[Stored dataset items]
◆ ◆ ◆

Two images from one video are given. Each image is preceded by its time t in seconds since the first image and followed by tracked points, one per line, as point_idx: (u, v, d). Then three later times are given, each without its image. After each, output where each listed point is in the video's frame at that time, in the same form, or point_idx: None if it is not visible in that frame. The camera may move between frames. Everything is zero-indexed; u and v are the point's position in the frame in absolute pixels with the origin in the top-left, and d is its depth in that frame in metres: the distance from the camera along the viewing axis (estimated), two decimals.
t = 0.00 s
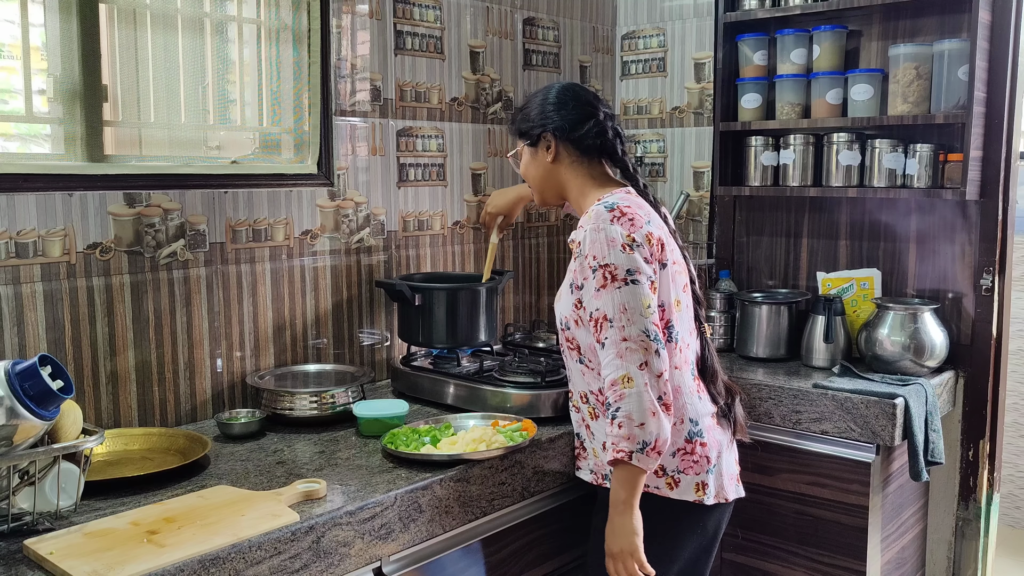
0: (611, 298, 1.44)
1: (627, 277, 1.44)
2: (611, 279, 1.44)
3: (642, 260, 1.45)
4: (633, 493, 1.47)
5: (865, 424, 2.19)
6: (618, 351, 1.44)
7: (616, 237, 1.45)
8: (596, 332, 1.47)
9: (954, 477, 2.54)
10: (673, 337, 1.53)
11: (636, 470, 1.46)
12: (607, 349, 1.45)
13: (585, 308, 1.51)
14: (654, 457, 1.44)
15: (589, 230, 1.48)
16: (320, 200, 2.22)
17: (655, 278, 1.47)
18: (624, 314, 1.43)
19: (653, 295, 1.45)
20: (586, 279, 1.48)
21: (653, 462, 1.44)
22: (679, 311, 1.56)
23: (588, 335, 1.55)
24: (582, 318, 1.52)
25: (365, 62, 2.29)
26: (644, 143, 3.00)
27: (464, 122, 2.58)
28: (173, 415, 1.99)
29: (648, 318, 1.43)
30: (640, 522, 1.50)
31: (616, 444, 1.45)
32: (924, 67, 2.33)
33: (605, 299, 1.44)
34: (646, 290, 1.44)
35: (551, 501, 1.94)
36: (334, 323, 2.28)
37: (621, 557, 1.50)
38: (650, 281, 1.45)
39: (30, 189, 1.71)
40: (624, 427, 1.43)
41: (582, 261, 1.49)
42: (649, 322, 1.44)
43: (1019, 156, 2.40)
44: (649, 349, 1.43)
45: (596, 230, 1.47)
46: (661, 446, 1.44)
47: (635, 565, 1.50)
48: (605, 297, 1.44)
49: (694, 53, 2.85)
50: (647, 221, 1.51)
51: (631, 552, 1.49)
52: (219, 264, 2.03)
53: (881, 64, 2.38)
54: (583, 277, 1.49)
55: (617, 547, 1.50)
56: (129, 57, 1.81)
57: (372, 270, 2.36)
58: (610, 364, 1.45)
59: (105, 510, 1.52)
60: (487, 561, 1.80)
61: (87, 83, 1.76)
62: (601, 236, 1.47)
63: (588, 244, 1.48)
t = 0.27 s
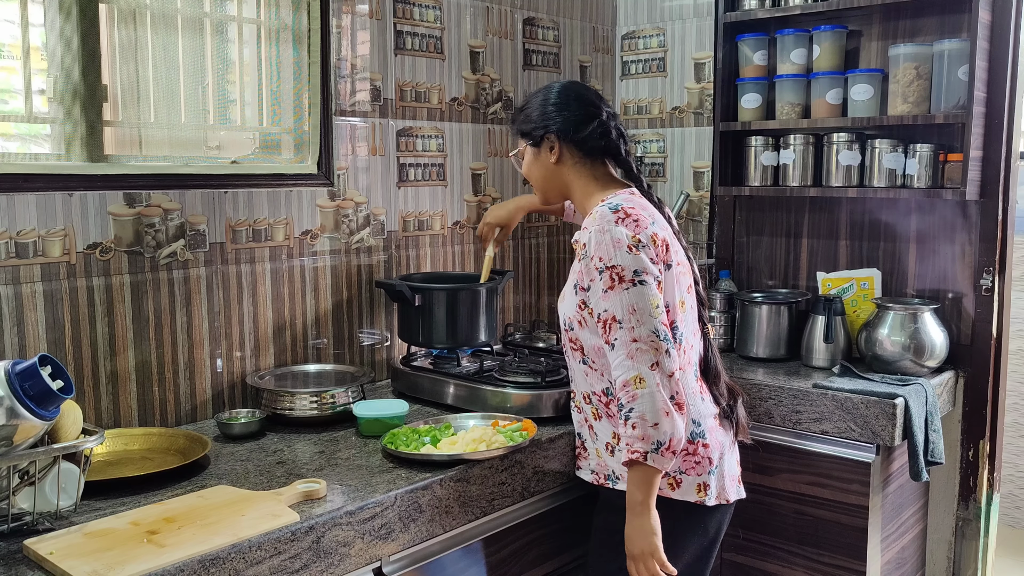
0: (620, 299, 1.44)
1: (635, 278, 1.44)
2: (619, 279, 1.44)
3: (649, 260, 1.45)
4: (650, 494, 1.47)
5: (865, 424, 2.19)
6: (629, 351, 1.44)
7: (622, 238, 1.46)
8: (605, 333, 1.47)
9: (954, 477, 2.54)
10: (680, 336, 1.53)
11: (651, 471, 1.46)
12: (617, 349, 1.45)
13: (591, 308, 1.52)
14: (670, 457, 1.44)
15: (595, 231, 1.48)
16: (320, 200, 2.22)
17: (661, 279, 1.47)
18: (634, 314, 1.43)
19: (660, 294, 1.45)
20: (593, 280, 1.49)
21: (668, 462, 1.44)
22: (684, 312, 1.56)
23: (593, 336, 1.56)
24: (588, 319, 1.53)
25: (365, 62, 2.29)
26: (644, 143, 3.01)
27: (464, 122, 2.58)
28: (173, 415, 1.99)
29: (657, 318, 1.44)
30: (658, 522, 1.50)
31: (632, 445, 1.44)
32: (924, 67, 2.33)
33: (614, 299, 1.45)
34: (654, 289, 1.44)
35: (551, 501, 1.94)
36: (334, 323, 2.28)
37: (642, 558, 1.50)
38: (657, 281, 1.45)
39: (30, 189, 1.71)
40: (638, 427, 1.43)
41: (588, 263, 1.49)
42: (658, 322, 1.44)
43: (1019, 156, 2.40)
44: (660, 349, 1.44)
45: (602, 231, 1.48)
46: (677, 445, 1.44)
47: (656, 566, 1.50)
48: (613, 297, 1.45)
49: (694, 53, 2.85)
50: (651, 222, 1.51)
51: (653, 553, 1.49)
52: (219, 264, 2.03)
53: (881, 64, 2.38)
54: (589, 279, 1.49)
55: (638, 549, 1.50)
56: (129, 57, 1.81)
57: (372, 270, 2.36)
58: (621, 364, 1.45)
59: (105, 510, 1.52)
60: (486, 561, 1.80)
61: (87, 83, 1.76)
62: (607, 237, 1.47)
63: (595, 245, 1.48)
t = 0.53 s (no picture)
0: (674, 309, 1.45)
1: (692, 290, 1.44)
2: (676, 288, 1.45)
3: (705, 270, 1.46)
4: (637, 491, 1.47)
5: (865, 424, 2.19)
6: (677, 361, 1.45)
7: (679, 247, 1.46)
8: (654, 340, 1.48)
9: (954, 477, 2.54)
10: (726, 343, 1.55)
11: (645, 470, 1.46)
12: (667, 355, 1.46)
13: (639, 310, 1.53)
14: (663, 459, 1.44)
15: (652, 237, 1.48)
16: (320, 200, 2.22)
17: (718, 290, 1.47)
18: (689, 324, 1.44)
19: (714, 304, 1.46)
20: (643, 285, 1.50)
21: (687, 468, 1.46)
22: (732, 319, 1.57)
23: (637, 335, 1.57)
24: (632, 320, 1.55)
25: (364, 62, 2.29)
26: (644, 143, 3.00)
27: (464, 122, 2.58)
28: (173, 415, 1.99)
29: (712, 330, 1.44)
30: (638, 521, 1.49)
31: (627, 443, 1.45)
32: (924, 67, 2.33)
33: (668, 309, 1.45)
34: (710, 299, 1.45)
35: (552, 502, 1.94)
36: (334, 323, 2.28)
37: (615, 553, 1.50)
38: (712, 291, 1.46)
39: (30, 189, 1.71)
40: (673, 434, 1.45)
41: (642, 268, 1.49)
42: (711, 332, 1.45)
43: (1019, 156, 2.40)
44: (711, 359, 1.45)
45: (660, 238, 1.48)
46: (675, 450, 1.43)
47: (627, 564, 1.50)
48: (668, 305, 1.45)
49: (694, 53, 2.85)
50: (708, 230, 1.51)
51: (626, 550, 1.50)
52: (218, 264, 2.03)
53: (881, 64, 2.38)
54: (643, 284, 1.49)
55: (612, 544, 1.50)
56: (128, 57, 1.81)
57: (372, 270, 2.36)
58: (669, 369, 1.46)
59: (105, 510, 1.52)
60: (486, 561, 1.80)
61: (87, 83, 1.76)
62: (664, 245, 1.47)
63: (650, 252, 1.48)
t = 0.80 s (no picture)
0: (656, 314, 1.47)
1: (672, 295, 1.46)
2: (657, 295, 1.47)
3: (689, 276, 1.47)
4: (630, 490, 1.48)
5: (865, 424, 2.19)
6: (659, 364, 1.48)
7: (661, 253, 1.47)
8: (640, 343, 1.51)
9: (954, 477, 2.54)
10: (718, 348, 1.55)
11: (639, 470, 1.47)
12: (652, 360, 1.49)
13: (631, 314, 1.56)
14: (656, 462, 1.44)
15: (637, 243, 1.51)
16: (320, 200, 2.22)
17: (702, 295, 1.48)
18: (668, 331, 1.46)
19: (698, 310, 1.47)
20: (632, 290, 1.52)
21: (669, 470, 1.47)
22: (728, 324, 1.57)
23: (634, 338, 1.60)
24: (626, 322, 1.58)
25: (364, 62, 2.29)
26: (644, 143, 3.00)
27: (464, 122, 2.58)
28: (173, 415, 1.99)
29: (692, 335, 1.46)
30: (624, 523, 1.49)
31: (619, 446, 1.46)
32: (924, 67, 2.33)
33: (650, 314, 1.48)
34: (692, 305, 1.46)
35: (552, 502, 1.94)
36: (334, 323, 2.28)
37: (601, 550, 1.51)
38: (696, 297, 1.47)
39: (30, 189, 1.71)
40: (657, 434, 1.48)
41: (631, 273, 1.52)
42: (694, 338, 1.46)
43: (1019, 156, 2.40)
44: (693, 365, 1.46)
45: (644, 245, 1.50)
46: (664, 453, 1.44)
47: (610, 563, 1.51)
48: (650, 312, 1.48)
49: (694, 53, 2.84)
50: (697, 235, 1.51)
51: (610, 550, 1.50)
52: (218, 264, 2.03)
53: (881, 64, 2.38)
54: (631, 289, 1.52)
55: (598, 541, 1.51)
56: (128, 57, 1.81)
57: (372, 270, 2.36)
58: (653, 373, 1.49)
59: (105, 510, 1.52)
60: (487, 561, 1.80)
61: (87, 83, 1.76)
62: (647, 252, 1.49)
63: (635, 258, 1.50)
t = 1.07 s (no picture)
0: (671, 299, 1.55)
1: (686, 282, 1.53)
2: (672, 282, 1.54)
3: (704, 266, 1.53)
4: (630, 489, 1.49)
5: (865, 424, 2.19)
6: (671, 347, 1.55)
7: (678, 242, 1.54)
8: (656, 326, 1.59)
9: (954, 477, 2.54)
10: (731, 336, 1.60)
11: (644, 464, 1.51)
12: (665, 344, 1.56)
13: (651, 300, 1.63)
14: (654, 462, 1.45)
15: (659, 232, 1.59)
16: (320, 200, 2.22)
17: (716, 284, 1.54)
18: (681, 317, 1.53)
19: (711, 298, 1.53)
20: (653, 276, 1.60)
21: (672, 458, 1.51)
22: (744, 319, 1.61)
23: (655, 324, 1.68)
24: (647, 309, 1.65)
25: (365, 62, 2.29)
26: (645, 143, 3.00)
27: (464, 122, 2.58)
28: (172, 415, 1.99)
29: (703, 321, 1.52)
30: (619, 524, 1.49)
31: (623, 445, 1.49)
32: (924, 67, 2.33)
33: (666, 299, 1.55)
34: (704, 293, 1.53)
35: (552, 502, 1.94)
36: (334, 323, 2.28)
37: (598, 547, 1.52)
38: (709, 286, 1.53)
39: (30, 189, 1.71)
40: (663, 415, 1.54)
41: (652, 261, 1.60)
42: (705, 325, 1.53)
43: (1019, 156, 2.40)
44: (701, 351, 1.53)
45: (665, 232, 1.57)
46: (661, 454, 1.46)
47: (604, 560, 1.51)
48: (666, 297, 1.56)
49: (694, 53, 2.84)
50: (716, 228, 1.57)
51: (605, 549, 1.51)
52: (218, 264, 2.03)
53: (881, 64, 2.38)
54: (651, 276, 1.60)
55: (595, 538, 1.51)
56: (129, 57, 1.81)
57: (372, 269, 2.36)
58: (664, 356, 1.57)
59: (105, 510, 1.52)
60: (487, 561, 1.79)
61: (87, 83, 1.76)
62: (667, 239, 1.56)
63: (656, 246, 1.58)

◆ ◆ ◆

**Exercise**
Copy the lines above exactly, starting at the one with "42: (649, 322, 1.44)" and ending at the one with "20: (593, 280, 1.49)", both included. Leave out any pictures and add nothing else.

**Written response**
42: (649, 322, 1.44)
43: (1019, 156, 2.40)
44: (649, 349, 1.43)
45: (596, 230, 1.47)
46: (661, 446, 1.44)
47: (635, 565, 1.50)
48: (605, 297, 1.44)
49: (694, 53, 2.85)
50: (647, 221, 1.51)
51: (631, 552, 1.49)
52: (219, 264, 2.03)
53: (881, 64, 2.38)
54: (583, 277, 1.49)
55: (617, 547, 1.50)
56: (129, 57, 1.81)
57: (372, 270, 2.36)
58: (610, 364, 1.45)
59: (105, 510, 1.52)
60: (487, 561, 1.80)
61: (87, 83, 1.76)
62: (601, 236, 1.47)
63: (588, 244, 1.48)
t = 0.27 s
0: (620, 299, 1.44)
1: (635, 278, 1.44)
2: (619, 279, 1.44)
3: (649, 260, 1.45)
4: (650, 494, 1.47)
5: (865, 424, 2.19)
6: (629, 351, 1.44)
7: (622, 238, 1.46)
8: (605, 333, 1.47)
9: (954, 477, 2.54)
10: (680, 336, 1.53)
11: (651, 471, 1.46)
12: (617, 349, 1.45)
13: (591, 308, 1.52)
14: (670, 457, 1.44)
15: (595, 231, 1.48)
16: (320, 200, 2.22)
17: (661, 279, 1.47)
18: (634, 314, 1.43)
19: (660, 294, 1.45)
20: (593, 280, 1.49)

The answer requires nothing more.